Green Bay Packers cornerback Tramon Williams during training camp practice at Ray Nitschke Field, Wednesday, July 30, 2014.

In team drills the last two days, the NFL officials working practice have called more than several holding and interference penalties on the Packers' secondary but no offensive interference. Cornerback Tramon Williams described it as "raining flags," and several of his teammates have regularly complained to or had conversations during practice with officials who'd just penalized them.

"Any tug of the jersey, (pass interference)," Williams said. "That's why you've been seeing so many flags out there. It doesn't matter where it is, they say you can be running down the field just with your hands on the receiver, chances are they're going to emphasize PI right now. It may be called right now. Which is a little ridiculous. But it's emphasis time, so that's what they have to do."

Williams said the officials briefed players on the rules emphases before the first practice they officiated, Thursday – the crew is working here Thursday through the Family Night practice Saturday. They also watched film with the players after practice to discuss whether the calls were correct, and whether they missed penalties on other plays.

Even with the emphasis, Williams said the Packers' defensive backs are going to play the way they always have to start the preseason and see how it's called.

"If they're not going to call it different, then there's no adjustment to be made," Williams said. "I don't think I've ever really played handsy, grabbing the jersey. That's not what I do. I never really played like that."

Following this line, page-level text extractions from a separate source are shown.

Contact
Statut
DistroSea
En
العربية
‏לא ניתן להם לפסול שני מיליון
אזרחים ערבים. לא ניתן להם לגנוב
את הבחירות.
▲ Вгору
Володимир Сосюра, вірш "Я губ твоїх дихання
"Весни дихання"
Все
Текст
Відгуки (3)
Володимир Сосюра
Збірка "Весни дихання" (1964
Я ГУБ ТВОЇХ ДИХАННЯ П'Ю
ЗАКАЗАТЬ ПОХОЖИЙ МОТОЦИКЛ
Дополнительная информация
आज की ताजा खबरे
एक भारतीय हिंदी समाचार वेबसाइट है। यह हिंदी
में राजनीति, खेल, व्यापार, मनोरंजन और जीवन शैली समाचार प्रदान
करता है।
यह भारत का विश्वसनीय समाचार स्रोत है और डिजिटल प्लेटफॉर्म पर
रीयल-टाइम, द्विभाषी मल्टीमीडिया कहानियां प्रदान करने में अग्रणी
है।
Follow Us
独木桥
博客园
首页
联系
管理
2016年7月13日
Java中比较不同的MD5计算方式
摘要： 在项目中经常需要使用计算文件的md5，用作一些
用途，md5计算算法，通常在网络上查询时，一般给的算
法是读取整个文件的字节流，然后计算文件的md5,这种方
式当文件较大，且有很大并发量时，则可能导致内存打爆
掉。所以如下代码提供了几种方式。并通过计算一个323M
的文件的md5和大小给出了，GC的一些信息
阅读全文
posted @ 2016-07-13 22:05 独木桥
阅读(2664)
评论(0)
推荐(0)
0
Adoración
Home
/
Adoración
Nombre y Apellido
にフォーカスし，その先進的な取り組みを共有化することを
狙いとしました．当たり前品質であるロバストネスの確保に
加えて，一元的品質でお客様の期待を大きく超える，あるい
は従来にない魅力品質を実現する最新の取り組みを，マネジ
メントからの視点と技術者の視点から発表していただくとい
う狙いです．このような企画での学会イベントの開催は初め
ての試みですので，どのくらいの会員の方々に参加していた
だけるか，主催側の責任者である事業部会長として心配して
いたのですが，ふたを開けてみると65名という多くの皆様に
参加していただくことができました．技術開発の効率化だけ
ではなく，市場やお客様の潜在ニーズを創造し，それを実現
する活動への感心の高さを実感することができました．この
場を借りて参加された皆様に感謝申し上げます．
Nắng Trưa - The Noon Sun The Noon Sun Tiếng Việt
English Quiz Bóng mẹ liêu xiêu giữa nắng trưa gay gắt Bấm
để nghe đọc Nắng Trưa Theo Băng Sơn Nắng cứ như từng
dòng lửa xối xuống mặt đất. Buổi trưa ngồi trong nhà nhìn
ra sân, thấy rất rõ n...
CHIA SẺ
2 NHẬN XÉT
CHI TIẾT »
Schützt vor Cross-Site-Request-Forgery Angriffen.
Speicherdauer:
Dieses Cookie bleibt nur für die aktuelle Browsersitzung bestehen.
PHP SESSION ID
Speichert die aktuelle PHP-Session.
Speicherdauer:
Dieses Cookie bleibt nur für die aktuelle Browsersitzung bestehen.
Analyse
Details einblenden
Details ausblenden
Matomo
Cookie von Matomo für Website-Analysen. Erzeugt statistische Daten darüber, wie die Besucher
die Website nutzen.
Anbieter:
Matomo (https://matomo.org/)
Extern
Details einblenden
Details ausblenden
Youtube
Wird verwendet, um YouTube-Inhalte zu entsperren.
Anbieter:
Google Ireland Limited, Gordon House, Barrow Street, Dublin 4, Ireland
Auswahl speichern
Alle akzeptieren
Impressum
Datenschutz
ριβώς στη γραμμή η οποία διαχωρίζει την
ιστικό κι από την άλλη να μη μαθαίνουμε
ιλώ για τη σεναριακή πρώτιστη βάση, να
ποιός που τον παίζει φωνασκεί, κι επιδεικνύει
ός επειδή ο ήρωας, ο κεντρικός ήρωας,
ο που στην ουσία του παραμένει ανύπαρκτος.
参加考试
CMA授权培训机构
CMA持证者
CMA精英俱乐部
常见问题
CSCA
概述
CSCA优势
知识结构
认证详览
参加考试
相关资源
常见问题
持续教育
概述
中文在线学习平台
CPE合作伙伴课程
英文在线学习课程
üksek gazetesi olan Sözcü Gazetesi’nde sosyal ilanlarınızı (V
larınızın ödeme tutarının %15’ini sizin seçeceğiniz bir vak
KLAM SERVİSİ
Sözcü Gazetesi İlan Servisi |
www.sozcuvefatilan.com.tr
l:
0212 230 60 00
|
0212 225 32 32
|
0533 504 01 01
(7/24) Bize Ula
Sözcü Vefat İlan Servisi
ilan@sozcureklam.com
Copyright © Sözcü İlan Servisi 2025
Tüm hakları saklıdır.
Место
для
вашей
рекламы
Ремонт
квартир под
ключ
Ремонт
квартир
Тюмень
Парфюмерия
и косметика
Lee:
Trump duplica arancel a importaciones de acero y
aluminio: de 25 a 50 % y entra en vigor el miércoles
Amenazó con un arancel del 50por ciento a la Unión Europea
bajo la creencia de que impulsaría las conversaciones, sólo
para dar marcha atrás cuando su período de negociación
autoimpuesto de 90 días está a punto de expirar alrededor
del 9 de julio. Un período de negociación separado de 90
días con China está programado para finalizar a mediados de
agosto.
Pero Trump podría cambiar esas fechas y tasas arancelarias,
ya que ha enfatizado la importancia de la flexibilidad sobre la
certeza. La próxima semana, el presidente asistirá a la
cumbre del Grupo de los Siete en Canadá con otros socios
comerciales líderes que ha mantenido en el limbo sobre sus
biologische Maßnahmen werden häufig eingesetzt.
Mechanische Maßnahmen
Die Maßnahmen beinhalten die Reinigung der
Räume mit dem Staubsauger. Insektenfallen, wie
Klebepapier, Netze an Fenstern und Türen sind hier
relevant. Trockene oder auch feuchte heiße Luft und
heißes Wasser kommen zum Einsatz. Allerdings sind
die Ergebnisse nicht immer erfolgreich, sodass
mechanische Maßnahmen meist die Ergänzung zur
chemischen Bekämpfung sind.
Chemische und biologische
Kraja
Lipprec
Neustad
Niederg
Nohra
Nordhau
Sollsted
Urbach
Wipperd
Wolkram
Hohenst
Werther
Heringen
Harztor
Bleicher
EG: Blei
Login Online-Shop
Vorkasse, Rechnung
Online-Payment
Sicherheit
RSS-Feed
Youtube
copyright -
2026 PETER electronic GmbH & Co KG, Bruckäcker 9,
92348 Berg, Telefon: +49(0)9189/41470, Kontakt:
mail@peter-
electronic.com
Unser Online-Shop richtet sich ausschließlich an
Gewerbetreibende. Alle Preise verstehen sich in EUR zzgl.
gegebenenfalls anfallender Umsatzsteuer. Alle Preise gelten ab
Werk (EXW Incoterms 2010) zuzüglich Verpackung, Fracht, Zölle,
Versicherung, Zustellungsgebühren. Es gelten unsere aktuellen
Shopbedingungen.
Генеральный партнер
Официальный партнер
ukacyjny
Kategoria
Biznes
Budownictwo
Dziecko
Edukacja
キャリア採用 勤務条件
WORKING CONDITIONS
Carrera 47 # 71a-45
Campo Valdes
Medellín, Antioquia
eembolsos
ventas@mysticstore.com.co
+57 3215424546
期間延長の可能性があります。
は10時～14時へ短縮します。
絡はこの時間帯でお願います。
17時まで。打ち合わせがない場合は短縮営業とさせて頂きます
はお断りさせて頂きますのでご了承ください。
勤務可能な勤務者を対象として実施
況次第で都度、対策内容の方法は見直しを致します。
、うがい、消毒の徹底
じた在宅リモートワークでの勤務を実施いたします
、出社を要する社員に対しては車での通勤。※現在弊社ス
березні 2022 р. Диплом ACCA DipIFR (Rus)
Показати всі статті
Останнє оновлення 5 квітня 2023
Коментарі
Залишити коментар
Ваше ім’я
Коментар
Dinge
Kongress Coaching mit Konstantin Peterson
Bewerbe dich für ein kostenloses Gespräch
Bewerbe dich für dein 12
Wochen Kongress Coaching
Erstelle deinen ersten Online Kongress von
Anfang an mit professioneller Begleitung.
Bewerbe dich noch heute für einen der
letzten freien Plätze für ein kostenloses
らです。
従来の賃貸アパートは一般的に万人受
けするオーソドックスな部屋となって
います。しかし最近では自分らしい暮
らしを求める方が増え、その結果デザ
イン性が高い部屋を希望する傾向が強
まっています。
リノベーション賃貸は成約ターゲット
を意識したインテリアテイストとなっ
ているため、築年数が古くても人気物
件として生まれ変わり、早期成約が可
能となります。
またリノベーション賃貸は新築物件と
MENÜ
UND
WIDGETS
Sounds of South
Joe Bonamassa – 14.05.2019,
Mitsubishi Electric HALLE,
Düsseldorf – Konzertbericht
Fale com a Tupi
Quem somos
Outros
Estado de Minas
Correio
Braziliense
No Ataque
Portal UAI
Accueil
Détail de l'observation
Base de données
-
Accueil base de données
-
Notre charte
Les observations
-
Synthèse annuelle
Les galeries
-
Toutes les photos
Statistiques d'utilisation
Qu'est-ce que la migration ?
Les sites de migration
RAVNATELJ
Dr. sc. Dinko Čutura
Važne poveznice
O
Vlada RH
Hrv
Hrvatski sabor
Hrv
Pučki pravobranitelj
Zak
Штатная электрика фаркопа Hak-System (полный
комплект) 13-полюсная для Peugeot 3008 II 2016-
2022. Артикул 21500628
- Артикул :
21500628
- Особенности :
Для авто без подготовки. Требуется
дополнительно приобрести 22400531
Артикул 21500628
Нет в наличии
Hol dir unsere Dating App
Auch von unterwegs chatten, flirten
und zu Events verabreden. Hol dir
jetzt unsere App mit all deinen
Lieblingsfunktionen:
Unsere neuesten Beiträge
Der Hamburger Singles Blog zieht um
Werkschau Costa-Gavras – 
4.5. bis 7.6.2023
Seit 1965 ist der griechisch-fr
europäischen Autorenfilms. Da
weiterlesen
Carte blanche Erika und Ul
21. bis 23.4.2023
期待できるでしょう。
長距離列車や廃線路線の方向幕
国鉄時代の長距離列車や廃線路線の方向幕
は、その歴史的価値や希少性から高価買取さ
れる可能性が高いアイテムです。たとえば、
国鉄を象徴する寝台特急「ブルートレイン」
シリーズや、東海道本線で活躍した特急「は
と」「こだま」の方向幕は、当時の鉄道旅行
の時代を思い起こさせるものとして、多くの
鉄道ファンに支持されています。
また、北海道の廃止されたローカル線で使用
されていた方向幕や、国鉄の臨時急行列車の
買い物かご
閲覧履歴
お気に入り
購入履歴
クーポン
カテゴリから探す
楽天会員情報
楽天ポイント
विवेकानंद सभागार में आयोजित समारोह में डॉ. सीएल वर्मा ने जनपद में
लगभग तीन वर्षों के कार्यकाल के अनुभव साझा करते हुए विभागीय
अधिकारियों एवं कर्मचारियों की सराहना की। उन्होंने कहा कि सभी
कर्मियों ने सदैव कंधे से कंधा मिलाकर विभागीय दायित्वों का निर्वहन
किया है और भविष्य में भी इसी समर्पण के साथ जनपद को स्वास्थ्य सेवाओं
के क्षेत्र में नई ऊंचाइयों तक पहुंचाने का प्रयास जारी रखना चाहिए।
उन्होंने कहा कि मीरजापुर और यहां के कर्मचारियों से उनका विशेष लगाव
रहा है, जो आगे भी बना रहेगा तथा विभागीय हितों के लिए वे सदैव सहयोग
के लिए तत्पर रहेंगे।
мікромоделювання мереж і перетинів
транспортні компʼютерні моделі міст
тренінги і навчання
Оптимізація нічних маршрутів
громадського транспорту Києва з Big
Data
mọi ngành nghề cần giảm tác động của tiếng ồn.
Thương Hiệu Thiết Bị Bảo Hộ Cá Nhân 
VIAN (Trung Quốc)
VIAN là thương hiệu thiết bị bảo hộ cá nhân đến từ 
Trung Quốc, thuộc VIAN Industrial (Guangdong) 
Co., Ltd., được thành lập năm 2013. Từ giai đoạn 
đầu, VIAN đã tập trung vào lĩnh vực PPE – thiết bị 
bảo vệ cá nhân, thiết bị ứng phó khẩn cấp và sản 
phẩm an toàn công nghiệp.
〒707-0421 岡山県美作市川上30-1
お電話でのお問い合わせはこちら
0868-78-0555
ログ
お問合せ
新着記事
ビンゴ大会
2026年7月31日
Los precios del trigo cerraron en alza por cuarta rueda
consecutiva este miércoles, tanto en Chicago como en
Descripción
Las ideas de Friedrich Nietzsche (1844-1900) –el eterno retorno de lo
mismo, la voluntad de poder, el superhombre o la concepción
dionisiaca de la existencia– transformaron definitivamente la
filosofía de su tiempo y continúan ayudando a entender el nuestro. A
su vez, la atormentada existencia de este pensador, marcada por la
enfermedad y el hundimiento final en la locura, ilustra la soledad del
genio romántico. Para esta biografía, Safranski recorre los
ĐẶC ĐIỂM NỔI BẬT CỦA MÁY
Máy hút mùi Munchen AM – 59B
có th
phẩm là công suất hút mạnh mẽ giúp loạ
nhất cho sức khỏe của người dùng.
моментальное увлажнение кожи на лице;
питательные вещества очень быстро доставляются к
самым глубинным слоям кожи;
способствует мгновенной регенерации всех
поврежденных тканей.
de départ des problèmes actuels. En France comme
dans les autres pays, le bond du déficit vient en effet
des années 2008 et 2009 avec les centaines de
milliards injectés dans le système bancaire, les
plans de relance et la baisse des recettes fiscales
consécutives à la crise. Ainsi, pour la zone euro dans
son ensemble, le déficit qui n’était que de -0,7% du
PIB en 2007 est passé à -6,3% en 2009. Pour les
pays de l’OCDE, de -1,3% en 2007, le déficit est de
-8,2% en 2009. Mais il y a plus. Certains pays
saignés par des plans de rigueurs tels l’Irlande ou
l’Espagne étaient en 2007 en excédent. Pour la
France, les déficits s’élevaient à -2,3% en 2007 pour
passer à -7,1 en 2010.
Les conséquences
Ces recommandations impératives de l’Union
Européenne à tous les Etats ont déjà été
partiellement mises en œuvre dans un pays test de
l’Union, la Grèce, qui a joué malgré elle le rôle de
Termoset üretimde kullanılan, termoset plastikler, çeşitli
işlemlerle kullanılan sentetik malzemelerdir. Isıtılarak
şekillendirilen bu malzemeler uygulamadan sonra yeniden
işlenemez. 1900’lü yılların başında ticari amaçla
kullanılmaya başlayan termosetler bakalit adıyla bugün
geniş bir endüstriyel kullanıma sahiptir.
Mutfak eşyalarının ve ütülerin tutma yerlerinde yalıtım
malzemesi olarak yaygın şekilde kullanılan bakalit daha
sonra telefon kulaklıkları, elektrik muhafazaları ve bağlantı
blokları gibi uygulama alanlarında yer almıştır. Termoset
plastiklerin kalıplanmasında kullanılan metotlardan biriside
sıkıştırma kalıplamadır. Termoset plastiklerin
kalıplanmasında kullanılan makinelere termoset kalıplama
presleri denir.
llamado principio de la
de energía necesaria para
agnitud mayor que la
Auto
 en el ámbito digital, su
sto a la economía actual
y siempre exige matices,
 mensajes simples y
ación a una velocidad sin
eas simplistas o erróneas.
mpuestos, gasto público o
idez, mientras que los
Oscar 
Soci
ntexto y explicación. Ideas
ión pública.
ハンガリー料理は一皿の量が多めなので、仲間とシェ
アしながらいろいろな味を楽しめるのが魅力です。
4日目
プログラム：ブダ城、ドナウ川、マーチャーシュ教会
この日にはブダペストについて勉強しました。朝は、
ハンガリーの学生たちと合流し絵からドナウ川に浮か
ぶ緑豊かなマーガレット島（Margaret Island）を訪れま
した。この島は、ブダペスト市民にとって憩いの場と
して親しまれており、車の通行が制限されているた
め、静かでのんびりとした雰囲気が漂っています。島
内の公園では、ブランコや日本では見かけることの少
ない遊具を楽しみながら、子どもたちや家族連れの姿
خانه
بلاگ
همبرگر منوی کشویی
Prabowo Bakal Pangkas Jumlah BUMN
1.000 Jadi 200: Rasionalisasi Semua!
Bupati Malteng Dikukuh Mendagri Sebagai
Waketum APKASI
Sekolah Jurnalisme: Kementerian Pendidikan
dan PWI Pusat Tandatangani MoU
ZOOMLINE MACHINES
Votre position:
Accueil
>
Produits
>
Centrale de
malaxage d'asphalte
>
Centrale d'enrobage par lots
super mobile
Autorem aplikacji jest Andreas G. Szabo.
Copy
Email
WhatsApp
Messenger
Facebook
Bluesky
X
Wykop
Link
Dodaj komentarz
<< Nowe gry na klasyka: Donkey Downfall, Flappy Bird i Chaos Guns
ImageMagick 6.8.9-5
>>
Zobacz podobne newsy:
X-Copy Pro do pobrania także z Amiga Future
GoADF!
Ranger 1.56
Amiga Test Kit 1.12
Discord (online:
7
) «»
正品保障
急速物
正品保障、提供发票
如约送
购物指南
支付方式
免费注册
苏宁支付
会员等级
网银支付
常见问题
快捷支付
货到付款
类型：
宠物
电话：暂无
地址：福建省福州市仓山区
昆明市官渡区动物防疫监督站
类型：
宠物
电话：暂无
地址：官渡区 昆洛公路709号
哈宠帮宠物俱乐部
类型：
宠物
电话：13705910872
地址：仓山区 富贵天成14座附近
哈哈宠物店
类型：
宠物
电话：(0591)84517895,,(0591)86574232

In meetings with the players, the officials said they're also going to emphasize looking for offensive interference. But Williams said he's skeptical they'll follow through, especially after the first one-on-one coverage drills the NFL officials worked Thursday, when all the penalties were on the defense.

"I never personally trusted it," he said. "You've got to take your chances at this point. Obviously it's offensive skewed at this point, but you have to find a way to be competitive as a defender. Whatever that takes, it takes, you've just got to see what adjustment you've got to make – having to play off a little bit more or sticking to your game if your game is built to play without any of those flags."